Baked Potato Soup

It's a cold day (out of nowhere), and we're out of soup. I had baked off some potatoes for something else, and had a few leftover. Hmm. Baked potato soup it is!

4 medium sized Idaho Russet Burbank Potatoes, baked
1 medium onion, diced finely
1 TB oil (canola, vegetable, peanut, whatever)
1/2 teaspoon curry powder
2 TB coconut milk
4 - 6 cups of water (just enough to cover the potatoes)
Salt & Pepper to taste

Start in a pot with the onions and oil. When the onions are just cooked through, add the baked potato. Using a potato masher, mash the potatoes in the pot, and toss the mashed potatoes with the onions and oil. Pour in the coconut milk, curry powder, and just enough water to cover the potatoes. (Alternately, you could dice up the baked potatoes, and you won't have to bother with a potato masher.) Let the water come up to a full rolling boil, and drop it down to a simmer. Let it cook for 10 minutes or so, until the potatoes are really really tender. Turn off the heat, and blend it down to a smooth puree with a stick blender.

Sprinkle on salt and black pepper to your taste (I like a lot of pepper and a good hit of salt).

For whatever reason, I'm eating a bowl full right now, and it's warming me from my toes to the top of my head. Something about a bowl of piping hot soup feels like a warm fuzzy flannel blanket when it's cold out. And since this is a smooth one, I can easily pop it into a to-go coffee containers, and drink it, and feel it energising me from the inside.

And the cool thing is that it's such a simple (yet tasty) recipe.

If you wanted, you could also stir in some nutritional yeast and give it a different dimension. If you had any thyme or rosemary, it would totally bring it up by leaps and bounds. And, think of the other possibilities: it serves as an excellent base for other vegetables. That way, you can have a creamy vegetable soup without all the calories of throwing in loads and loads of cream.

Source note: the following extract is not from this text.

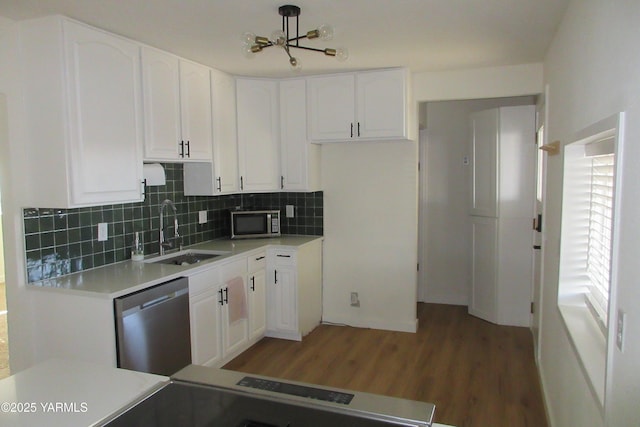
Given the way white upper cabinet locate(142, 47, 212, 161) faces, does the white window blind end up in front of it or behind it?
in front

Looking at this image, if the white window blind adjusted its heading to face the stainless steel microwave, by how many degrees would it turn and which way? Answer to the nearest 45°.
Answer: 0° — it already faces it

Like, if you steamed off some broccoli, and pureed it with the soup, you'd have a baked potato with broccoli soup (which, come to think of it, sounds pretty awesome. I'll be back in a few minutes.), which you can garnish with a bit of a broccoli floret. A bit of chopped sundried tomato, and you'll have little tangy, tart little bursts going off. A touch of red chile, and you'll be warmed up way faster. Roasted red peppers would be great for a creamy red pepper soup.

The possibilities are endless, and easy to execute.